• [Task prompt]: Report all lines of the records that contain "маркетинга".

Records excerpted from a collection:
Start of Block
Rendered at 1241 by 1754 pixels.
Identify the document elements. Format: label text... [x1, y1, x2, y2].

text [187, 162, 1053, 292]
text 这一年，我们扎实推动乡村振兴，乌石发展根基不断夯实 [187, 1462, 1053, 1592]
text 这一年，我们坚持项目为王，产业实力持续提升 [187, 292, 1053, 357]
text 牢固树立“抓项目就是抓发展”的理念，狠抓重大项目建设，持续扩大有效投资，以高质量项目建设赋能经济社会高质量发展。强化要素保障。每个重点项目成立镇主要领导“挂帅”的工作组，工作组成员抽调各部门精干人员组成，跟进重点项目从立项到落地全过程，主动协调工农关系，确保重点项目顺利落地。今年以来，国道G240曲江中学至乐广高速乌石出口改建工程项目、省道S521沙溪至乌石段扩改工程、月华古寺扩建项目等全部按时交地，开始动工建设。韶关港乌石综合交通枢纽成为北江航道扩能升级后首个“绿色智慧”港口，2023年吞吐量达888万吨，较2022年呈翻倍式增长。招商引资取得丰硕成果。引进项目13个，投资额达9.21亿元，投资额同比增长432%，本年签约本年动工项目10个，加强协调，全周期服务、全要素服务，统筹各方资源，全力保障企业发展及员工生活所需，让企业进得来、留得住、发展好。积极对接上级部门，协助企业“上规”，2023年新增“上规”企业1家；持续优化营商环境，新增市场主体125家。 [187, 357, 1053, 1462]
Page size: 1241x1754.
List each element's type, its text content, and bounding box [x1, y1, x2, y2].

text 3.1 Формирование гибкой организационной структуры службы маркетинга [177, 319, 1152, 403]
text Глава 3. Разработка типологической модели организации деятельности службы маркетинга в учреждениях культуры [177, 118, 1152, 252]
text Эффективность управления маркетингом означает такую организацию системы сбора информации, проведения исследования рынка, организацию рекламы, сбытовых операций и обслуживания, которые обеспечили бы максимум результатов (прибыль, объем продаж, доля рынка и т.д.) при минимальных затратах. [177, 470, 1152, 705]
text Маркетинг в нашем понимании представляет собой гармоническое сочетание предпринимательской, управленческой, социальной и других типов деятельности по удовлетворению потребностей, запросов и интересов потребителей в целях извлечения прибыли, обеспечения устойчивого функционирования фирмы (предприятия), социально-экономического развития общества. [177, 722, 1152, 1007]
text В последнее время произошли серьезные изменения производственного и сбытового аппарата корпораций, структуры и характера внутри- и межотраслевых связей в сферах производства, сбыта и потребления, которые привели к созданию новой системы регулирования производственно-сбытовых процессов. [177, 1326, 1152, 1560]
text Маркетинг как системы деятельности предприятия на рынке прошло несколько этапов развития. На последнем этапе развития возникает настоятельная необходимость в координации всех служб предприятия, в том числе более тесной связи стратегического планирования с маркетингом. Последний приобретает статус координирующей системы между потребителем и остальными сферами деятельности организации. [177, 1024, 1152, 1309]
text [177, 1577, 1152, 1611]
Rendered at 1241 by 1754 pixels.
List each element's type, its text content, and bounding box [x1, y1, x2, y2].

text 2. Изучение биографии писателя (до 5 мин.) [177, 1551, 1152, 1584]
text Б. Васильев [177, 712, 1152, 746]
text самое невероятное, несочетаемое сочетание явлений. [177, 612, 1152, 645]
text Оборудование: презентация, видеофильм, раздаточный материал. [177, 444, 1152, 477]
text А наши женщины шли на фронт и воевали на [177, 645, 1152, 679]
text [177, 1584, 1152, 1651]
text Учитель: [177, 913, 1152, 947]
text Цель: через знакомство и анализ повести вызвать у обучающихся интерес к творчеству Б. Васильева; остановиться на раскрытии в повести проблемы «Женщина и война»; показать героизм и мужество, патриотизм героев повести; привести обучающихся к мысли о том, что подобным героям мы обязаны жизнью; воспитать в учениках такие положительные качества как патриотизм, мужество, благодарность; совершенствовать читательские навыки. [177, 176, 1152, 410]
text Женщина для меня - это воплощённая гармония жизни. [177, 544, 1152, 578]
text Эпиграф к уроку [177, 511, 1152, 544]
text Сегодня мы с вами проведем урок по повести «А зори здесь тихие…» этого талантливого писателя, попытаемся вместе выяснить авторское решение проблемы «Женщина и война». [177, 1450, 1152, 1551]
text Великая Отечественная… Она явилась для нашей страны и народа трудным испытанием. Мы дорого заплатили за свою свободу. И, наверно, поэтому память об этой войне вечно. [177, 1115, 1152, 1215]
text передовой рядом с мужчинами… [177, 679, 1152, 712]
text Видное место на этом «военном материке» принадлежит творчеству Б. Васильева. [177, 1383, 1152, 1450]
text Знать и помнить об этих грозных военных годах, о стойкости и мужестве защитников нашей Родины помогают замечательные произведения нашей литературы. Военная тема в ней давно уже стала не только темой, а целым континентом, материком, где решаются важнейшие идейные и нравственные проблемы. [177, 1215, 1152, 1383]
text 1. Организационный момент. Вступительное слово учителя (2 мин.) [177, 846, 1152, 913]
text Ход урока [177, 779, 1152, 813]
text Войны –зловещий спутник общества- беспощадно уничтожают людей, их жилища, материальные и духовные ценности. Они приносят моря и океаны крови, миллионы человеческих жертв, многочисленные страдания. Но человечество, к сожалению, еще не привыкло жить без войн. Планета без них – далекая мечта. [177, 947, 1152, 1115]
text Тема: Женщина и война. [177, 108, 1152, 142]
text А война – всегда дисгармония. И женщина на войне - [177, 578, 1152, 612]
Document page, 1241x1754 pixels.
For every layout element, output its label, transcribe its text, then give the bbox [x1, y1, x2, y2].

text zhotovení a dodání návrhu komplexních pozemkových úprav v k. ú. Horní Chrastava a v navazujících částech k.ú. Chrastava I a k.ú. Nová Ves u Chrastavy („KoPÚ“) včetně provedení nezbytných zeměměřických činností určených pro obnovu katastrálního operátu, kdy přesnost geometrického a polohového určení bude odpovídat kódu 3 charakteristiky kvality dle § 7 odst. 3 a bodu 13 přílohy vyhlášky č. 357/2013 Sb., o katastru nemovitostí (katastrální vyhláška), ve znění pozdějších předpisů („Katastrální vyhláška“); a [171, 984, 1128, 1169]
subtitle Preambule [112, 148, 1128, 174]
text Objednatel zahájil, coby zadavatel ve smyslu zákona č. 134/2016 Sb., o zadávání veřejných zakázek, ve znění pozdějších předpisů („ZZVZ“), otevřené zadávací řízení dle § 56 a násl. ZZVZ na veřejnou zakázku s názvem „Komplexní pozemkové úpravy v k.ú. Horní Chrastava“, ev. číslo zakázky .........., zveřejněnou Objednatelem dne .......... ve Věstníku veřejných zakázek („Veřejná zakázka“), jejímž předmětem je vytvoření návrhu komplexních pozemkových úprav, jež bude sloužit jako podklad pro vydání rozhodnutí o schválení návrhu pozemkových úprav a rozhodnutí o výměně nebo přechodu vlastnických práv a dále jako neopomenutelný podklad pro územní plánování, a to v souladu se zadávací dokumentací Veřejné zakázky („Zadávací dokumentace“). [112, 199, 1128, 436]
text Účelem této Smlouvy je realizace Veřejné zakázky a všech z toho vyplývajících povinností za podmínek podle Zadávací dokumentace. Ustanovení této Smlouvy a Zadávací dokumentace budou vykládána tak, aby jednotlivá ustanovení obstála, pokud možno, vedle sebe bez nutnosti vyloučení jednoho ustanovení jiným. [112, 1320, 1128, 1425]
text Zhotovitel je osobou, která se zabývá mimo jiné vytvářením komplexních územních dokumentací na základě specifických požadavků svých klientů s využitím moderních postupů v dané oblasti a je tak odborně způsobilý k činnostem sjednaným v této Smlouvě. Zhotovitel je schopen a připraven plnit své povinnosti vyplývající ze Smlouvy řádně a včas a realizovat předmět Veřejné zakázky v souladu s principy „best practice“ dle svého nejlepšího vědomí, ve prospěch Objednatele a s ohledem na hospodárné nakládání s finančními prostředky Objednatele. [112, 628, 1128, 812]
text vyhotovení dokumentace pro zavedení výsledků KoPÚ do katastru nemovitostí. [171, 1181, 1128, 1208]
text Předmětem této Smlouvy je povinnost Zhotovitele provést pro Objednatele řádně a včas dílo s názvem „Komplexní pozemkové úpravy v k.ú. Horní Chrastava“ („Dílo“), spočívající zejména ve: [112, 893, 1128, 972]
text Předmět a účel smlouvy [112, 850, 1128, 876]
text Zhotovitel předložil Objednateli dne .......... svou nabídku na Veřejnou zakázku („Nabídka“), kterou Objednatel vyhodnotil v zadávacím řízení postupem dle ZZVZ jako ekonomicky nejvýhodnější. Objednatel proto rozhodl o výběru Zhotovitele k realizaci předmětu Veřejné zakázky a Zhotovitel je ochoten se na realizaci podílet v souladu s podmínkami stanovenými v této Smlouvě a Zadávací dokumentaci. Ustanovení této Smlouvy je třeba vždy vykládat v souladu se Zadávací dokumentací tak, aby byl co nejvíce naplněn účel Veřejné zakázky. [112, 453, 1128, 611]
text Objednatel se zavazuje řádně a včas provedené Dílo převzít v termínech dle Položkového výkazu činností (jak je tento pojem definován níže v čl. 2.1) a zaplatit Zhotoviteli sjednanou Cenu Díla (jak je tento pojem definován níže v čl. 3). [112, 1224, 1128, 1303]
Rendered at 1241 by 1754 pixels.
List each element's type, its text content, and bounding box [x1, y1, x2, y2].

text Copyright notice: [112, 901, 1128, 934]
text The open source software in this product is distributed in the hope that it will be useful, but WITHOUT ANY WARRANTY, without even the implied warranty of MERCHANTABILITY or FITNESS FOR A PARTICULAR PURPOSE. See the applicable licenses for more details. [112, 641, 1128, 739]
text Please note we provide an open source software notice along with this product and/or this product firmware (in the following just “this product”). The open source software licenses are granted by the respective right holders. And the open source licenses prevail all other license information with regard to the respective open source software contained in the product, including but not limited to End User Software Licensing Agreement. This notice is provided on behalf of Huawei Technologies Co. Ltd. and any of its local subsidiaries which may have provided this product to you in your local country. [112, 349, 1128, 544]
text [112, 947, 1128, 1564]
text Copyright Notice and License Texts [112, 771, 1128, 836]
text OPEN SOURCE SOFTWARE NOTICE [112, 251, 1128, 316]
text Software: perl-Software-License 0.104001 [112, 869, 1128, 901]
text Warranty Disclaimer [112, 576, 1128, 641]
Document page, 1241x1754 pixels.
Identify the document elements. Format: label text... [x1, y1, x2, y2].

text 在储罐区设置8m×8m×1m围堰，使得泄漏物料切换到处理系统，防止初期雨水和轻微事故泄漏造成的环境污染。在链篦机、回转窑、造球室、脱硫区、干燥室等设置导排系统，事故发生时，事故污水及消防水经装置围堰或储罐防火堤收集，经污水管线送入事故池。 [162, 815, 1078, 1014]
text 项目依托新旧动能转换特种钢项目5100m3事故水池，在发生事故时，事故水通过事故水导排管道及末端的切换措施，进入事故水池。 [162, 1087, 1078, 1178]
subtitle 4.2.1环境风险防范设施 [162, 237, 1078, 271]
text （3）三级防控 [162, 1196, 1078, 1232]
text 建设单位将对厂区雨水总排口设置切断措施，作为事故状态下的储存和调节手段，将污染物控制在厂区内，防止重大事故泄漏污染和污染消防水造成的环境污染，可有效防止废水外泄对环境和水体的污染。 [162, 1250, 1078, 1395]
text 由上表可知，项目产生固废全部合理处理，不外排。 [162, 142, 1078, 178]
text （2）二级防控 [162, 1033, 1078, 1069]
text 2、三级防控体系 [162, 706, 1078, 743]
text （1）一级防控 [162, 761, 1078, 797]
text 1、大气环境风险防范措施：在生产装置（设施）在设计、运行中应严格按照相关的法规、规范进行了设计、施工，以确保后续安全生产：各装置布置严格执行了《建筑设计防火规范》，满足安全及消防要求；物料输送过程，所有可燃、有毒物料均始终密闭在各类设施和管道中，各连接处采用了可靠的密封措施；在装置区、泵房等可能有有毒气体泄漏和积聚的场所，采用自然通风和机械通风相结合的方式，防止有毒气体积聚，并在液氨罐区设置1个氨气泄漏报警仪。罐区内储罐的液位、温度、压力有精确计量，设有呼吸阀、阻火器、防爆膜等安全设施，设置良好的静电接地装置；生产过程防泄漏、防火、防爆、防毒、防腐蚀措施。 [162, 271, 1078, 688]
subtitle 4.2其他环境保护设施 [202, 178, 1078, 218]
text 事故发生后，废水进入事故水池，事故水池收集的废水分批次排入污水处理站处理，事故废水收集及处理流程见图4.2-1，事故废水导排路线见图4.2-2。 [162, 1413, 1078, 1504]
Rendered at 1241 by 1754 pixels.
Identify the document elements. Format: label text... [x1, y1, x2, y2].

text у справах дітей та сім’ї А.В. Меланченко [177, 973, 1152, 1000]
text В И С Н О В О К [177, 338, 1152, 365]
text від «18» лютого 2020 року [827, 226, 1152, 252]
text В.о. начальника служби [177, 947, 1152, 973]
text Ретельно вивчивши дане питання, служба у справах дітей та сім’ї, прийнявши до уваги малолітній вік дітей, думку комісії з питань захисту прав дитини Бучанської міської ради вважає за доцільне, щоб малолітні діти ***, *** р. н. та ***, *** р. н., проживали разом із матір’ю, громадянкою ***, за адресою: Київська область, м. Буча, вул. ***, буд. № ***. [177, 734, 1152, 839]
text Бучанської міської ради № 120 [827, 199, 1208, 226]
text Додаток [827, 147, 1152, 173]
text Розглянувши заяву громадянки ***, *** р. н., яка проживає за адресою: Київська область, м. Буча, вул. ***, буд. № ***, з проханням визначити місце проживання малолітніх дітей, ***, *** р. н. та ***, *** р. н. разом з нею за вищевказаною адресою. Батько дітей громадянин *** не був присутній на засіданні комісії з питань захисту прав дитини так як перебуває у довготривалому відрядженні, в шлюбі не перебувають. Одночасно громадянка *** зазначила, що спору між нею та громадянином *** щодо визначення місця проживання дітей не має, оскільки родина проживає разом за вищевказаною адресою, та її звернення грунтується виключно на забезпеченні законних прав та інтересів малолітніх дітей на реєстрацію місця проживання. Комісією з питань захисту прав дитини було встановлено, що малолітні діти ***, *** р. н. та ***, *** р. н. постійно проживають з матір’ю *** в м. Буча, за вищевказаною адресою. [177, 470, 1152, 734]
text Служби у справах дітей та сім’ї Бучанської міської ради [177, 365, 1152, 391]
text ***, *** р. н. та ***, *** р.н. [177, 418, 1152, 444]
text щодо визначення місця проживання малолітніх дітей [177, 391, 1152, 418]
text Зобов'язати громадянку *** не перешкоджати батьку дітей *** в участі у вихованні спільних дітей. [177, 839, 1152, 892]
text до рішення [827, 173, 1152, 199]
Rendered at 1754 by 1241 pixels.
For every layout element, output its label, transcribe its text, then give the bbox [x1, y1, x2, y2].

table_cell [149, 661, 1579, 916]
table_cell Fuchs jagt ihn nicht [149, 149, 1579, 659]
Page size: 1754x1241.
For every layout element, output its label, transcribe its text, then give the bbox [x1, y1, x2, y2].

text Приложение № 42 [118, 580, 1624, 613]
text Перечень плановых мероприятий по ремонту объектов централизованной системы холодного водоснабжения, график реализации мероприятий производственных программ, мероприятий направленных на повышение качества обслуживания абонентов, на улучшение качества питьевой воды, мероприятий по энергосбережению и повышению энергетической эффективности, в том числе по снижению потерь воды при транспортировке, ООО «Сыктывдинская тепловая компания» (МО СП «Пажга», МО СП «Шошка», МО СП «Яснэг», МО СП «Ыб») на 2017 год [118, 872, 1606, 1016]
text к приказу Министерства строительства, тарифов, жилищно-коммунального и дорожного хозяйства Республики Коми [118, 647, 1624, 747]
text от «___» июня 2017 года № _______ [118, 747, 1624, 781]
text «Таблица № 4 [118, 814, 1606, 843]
End of Block
• [Written answer]:
text 3.1 Формирование гибкой организационной структуры службы маркетинга [177, 319, 1152, 403]
text Глава 3. Разработка типологической модели организации деятельности службы маркетинга в учреждениях культуры [177, 118, 1152, 252]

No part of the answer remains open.